After being laid off from my job after nineteen years of working for the same company, I found myself bewildered, confused, and completely scared that my regular income was being cut off.
So, taking the time I would have spent working, I made sure to do all the steps you’re supposed to when you lose a job suddenly, including filing for unemployment.
In my state/country, unemployment tax is taken from your paycheck. I’m in my late forties and have never applied for unemployment, so in my eyes, I’m due some back, right?
I read all the rules and even did an online chat with the state’s unemployment department to make sure I was doing everything right. I filled out all their paperwork and soon began receiving my unemployment, which was maybe half of the pay I had been receiving but was better than nothing.

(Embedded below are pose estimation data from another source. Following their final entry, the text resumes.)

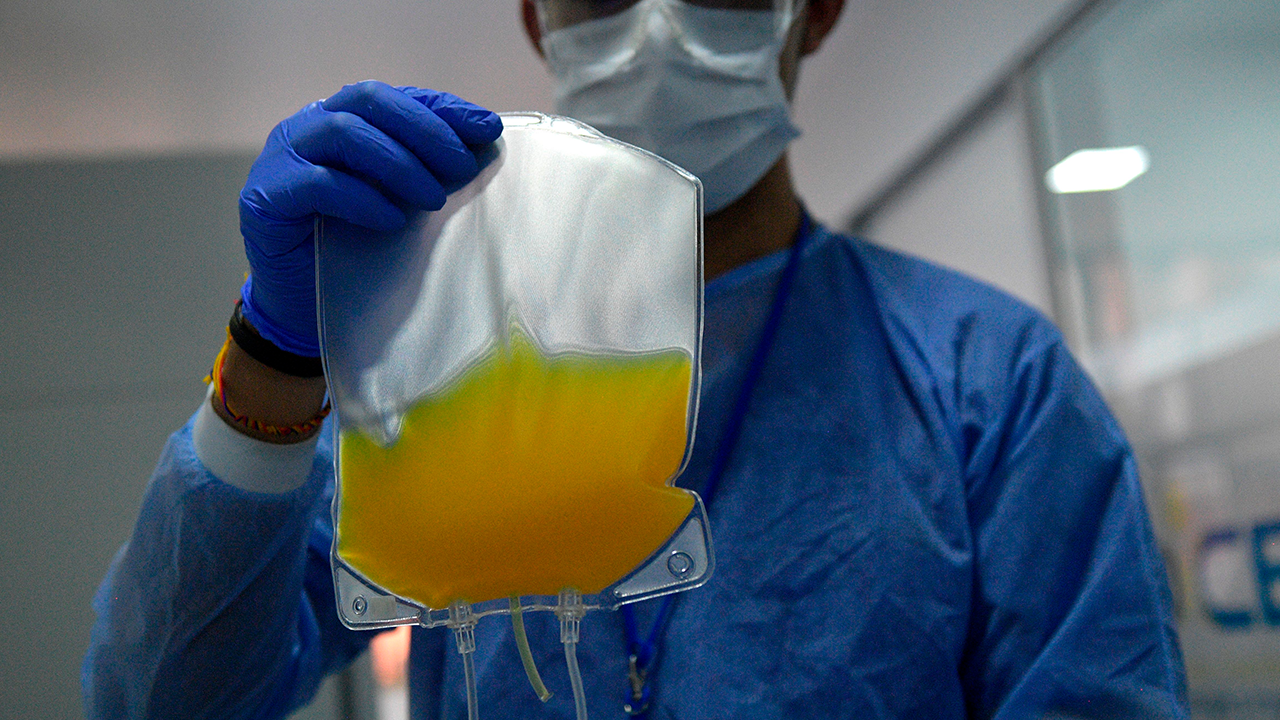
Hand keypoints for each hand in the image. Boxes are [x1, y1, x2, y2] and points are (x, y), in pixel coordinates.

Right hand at [238, 81, 502, 355]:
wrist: (302, 307)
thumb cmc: (355, 251)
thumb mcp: (399, 203)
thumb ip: (428, 170)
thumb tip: (483, 143)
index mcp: (342, 119)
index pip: (397, 97)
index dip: (442, 109)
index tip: (486, 129)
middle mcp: (308, 127)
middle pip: (369, 101)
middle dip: (425, 129)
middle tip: (462, 167)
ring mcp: (281, 158)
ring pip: (343, 132)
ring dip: (398, 162)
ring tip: (434, 199)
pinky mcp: (264, 197)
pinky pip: (315, 183)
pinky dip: (361, 198)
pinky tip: (392, 220)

Everything was fine for two months while I got an updated resume and began searching for a new position. Then, I started getting letters in the mail threatening to cut off my unemployment benefit payments and perhaps make me pay back what they’d already given me because they had received information from somewhere — they wouldn’t tell me where — that I was receiving a pension.

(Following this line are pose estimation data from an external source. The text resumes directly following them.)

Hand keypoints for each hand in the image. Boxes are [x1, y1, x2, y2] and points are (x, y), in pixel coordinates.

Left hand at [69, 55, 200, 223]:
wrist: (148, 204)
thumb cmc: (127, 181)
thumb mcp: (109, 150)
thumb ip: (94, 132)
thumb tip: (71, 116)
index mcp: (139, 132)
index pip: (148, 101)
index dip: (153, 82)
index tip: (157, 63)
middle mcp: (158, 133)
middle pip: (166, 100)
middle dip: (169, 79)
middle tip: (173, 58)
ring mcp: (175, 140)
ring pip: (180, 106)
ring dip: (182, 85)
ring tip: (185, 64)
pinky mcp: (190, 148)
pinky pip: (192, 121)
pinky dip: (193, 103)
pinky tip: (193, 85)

Nope. I never signed up for one, so I didn’t have one. I told them.
Then, I received another letter saying they knew I had a pension, and unless I gave them the information about this pension, blah, blah, blah.

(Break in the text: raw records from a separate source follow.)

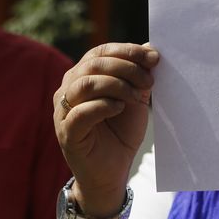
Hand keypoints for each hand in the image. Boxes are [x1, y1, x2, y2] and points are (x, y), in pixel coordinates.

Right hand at [54, 43, 158, 216]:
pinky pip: (81, 112)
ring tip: (136, 97)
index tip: (154, 58)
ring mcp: (64, 111)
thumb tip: (151, 47)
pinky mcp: (67, 132)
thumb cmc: (121, 132)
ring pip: (86, 84)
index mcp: (83, 75)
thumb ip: (139, 75)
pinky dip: (103, 105)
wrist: (113, 171)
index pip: (101, 51)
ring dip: (117, 85)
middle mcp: (69, 89)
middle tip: (149, 80)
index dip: (128, 51)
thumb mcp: (135, 98)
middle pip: (94, 64)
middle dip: (127, 68)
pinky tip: (119, 108)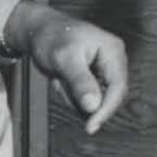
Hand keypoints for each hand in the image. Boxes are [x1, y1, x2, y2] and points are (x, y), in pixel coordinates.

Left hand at [4, 0, 129, 133]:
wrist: (39, 30)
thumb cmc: (52, 37)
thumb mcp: (64, 59)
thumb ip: (80, 82)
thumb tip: (93, 106)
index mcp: (113, 51)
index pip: (118, 88)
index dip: (106, 110)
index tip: (90, 126)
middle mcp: (114, 60)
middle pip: (109, 97)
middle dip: (82, 99)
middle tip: (62, 86)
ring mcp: (105, 69)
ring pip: (96, 100)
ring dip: (74, 96)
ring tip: (60, 78)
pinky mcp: (95, 77)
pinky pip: (88, 98)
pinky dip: (72, 94)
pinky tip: (62, 80)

I told them again that nope, I didn’t have one.
Then, I got the letter saying my payments were being stopped because I couldn’t prove I didn’t have a pension — the old proving a negative argument.
If I disagreed, I could have a formal hearing. So, I said yes.
Six weeks later, I still haven’t received any payment and I am in the hearing.
The hearing officer is going over all the information they have, marking this page as an exhibit, that page as an exhibit, and so on and so forth.
I remain quiet as this is a legal hearing and, having seen their exhibits, I have a simple answer for her.
When it’s my turn to speak on my behalf, I say simply, “That exhibit you said you sent me? I never received it.”
It was a letter that, according to her, I would have simply check-marked that I never signed up for a pension and do not receive one, and they would have been satisfied.
She seems to be completely flummoxed and begins giving all sorts of excuses as to why and how every other communication reached me but this one crucial piece of paper, while I silently stew.
She wraps up the hearing with a good, old-fashioned, “Well, I’ll make my decision by the end of the week.”
You do that, sweetie, I think, but instead of giving vent to my months-long frustration, I shake her hand and leave. It still takes a few weeks for them to get my past-due benefits to me, which amounts to several thousand dollars.
Note that all this happened around the holidays, a time when people generally need every dollar they can get their hands on.